Dans son livre, Lamouche insiste de nouveau sur la langue: un facteur catégorique qui fait pencher la balance en faveur des Bulgares. Sans entrer dans les détails, Lamouche mentionne la disparition des déclinaisons et de l’article en fin des noms. Il met surtout l’accent sur la conscience nationale, d’une intensité particulière chez les Bulgares de Macédoine. “Je puis l’affirmer, écrit-il, ayant eu la facilité de la façon la plus directe, d’en observer les manifestations” (p. 16). Ensuite l’auteur présente plusieurs témoignages historiques qui vont toujours dans le même sens: la population slave de la Macédoine se sent bulgare, ce que Lamouche a eu lui-même de nombreuses occasions de constater.
D’autre part, les renseignements que donne l’auteur sur la fondation et les activités de l’Organisation Révolutionnaire Intérieure Macédono-Andrinopolitaine (ORIMA), sont très précieux. Il indique que l’organisation englobe les Bulgares de la région d’Andrinople, une population “qui partageait le sort et les aspirations de ses frères de Macédoine” (p. 25). Il est intéressant d’examiner les explications que donne Lamouche sur la devise de l’ORIMA “La Macédoine aux Macédoniens”. Ce mot d’ordre de l’organisation a été largement exploité par la suite, évidemment d’une façon déformée, par les soi-disant “macédonistes”. Fin connaisseur de la situation réelle, Lamouche démontre la vérité, qu’il a eu l’occasion de constater grâce à son séjour prolongé au sein même de la population. Le spécialiste français précise qu’il s’agit d’un appel à tous les habitants de la région, “sans distinction de religion, de nationalité, de conviction. Son but était l’établissement d’un régime d’autonomie garantissant la vie, la liberté, les droits des habitants et permettant le développement économique et intellectuel de la région, toutes choses que les gouvernants turcs s’étaient montrés incapables d’assurer” (p. 27). La question de l’annexion à la Bulgarie n’a pas été soulevée, on disait simplement que le jour où la Macédoine obtiendrait son autonomie politique, l’avenir de la région serait déterminé en pleine liberté par ses habitants. “Malgré tout, souligne Lamouche, ce mouvement avait un caractère essentiellement bulgare. Tous ses chefs et ses adhérents se réclamaient de la nationalité ethnique bulgare” (p. 27). Selon Lamouche, les Turcs considéraient eux aussi les insurgés comme des Bulgares, sans compter que l’acharnement que mettaient les détachements grecs et serbes à combattre les détachements de l’ORIMA, montre que leurs chefs étaient du même avis.

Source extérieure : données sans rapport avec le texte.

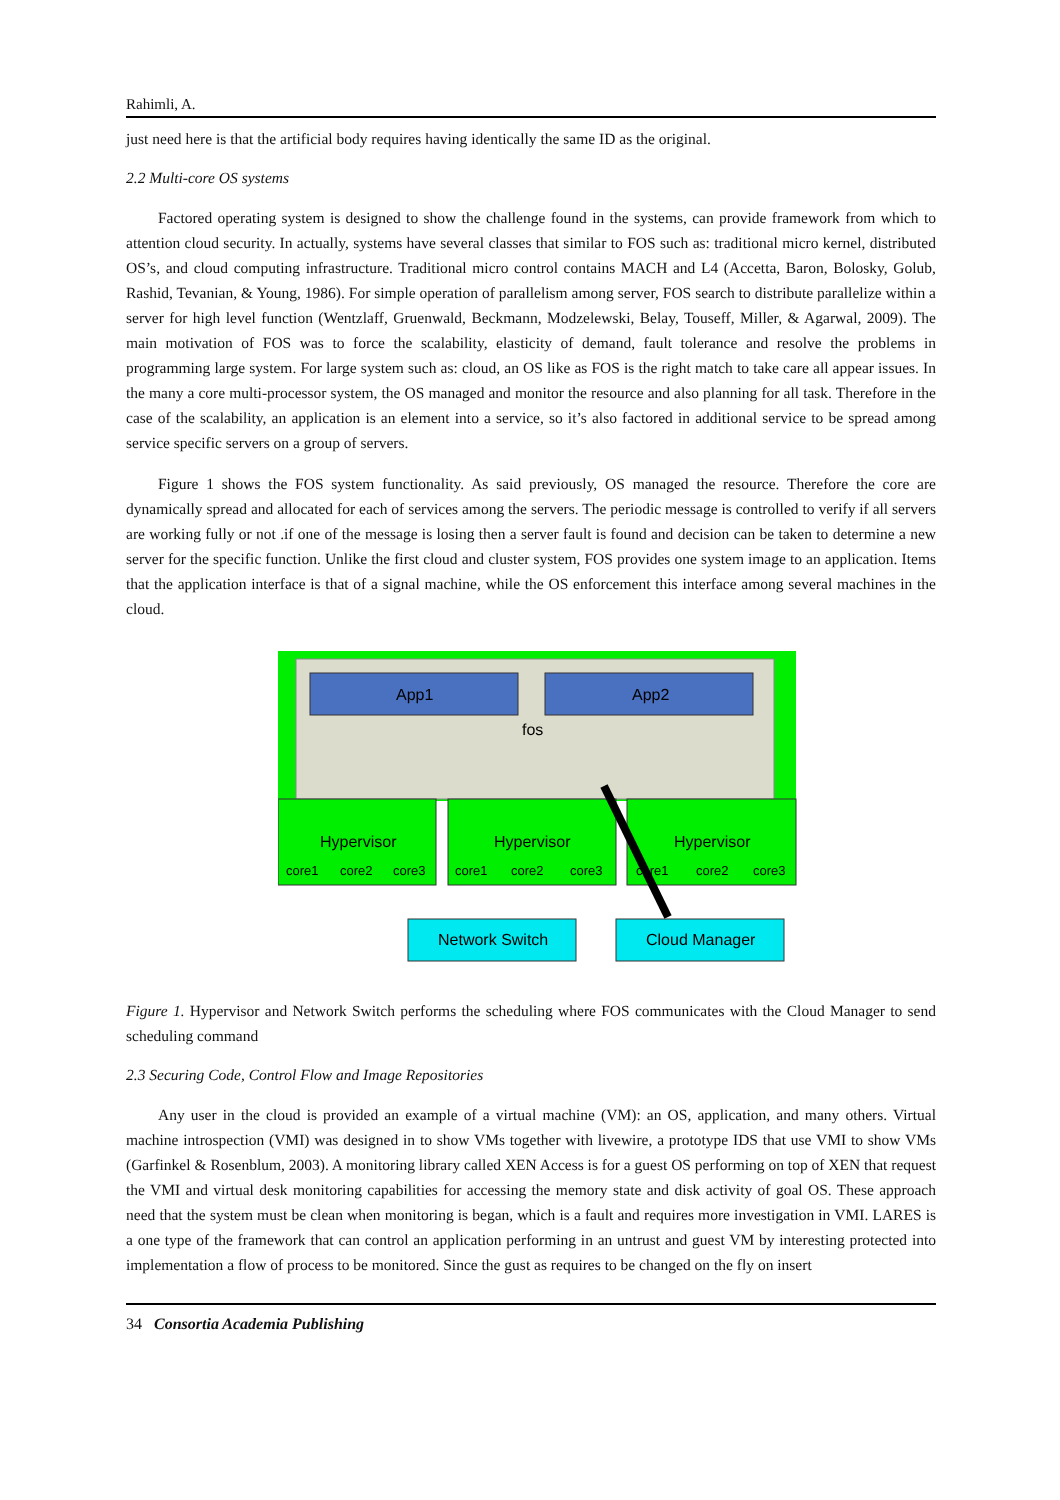Rahimli, A.
just need here is that the artificial body requires having identically the same ID as the original.
2.2 Multi-core OS systems
Factored operating system is designed to show the challenge found in the systems, can provide framework from which to attention cloud security. In actually, systems have several classes that similar to FOS such as: traditional micro kernel, distributed OS’s, and cloud computing infrastructure. Traditional micro control contains MACH and L4 (Accetta, Baron, Bolosky, Golub, Rashid, Tevanian, & Young, 1986). For simple operation of parallelism among server, FOS search to distribute parallelize within a server for high level function (Wentzlaff, Gruenwald, Beckmann, Modzelewski, Belay, Touseff, Miller, & Agarwal, 2009). The main motivation of FOS was to force the scalability, elasticity of demand, fault tolerance and resolve the problems in programming large system. For large system such as: cloud, an OS like as FOS is the right match to take care all appear issues. In the many a core multi-processor system, the OS managed and monitor the resource and also planning for all task. Therefore in the case of the scalability, an application is an element into a service, so it’s also factored in additional service to be spread among service specific servers on a group of servers.
Figure 1 shows the FOS system functionality. As said previously, OS managed the resource. Therefore the core are dynamically spread and allocated for each of services among the servers. The periodic message is controlled to verify if all servers are working fully or not .if one of the message is losing then a server fault is found and decision can be taken to determine a new server for the specific function. Unlike the first cloud and cluster system, FOS provides one system image to an application. Items that the application interface is that of a signal machine, while the OS enforcement this interface among several machines in the cloud.
App1
App2
fos
Hypervisor
Hypervisor
Hypervisor
core1
core2
core3
core1
core2
core3
core1
core2
core3
Network Switch
Cloud Manager
Figure 1. Hypervisor and Network Switch performs the scheduling where FOS communicates with the Cloud Manager to send scheduling command
2.3 Securing Code, Control Flow and Image Repositories
Any user in the cloud is provided an example of a virtual machine (VM): an OS, application, and many others. Virtual machine introspection (VMI) was designed in to show VMs together with livewire, a prototype IDS that use VMI to show VMs (Garfinkel & Rosenblum, 2003). A monitoring library called XEN Access is for a guest OS performing on top of XEN that request the VMI and virtual desk monitoring capabilities for accessing the memory state and disk activity of goal OS. These approach need that the system must be clean when monitoring is began, which is a fault and requires more investigation in VMI. LARES is a one type of the framework that can control an application performing in an untrust and guest VM by interesting protected into implementation a flow of process to be monitored. Since the gust as requires to be changed on the fly on insert
34 Consortia Academia Publishing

Ayans passé tant d’années au sein de la population locale, l’auteur a constaté une chose très significative: tous les obstacles, toutes les persécutions, voire les propagandes étrangères, ne faisaient qu’exciter encore davantage le sentiment national des Macédoniens. Ceux qui ont eu l’occasion de les observer de près durant la période précédant et suivant le coup d’Etat des Jeunes-Turcs en 1908, sont persuadés que, loin de manifester de l’indifférence ou de doute à propos de leur appartenance nationale, les Macédoniens se sentaient plus sûrement Bulgares que les habitants de la Bulgarie indépendante.
Plus loin, Lamouche examine en détail quelques questions fondamentales de l’histoire de la Macédoine: l’Insurrection de la Saint-Elie, la Convention de Mürzsteg, l’action européenne, le coup d’Etat des Jeunes-Turcs, le gouvernement des Jeunes-Turcs, les Guerres balkanique et interalliés, la Guerre mondiale, les buts des belligérants, le Traité de Neuilly et ses conséquences. Connaissant à fond les problèmes liés à la Macédoine, Lamouche se réfère également à des opinions d’éminents hommes publics, savants, journalistes de l’époque. Quand il examine le problème de l’entrée de la Bulgarie dans la Guerre européenne en 1915, il cite Winston Churchill qui se prononce en faveur du ralliement de la zone slave de la Macédoine à la Bulgarie à laquelle “elle appartient par la race, par l’histoire, par le traité, avec le principe des nationalités qui doit nous guider” (p. 194-195).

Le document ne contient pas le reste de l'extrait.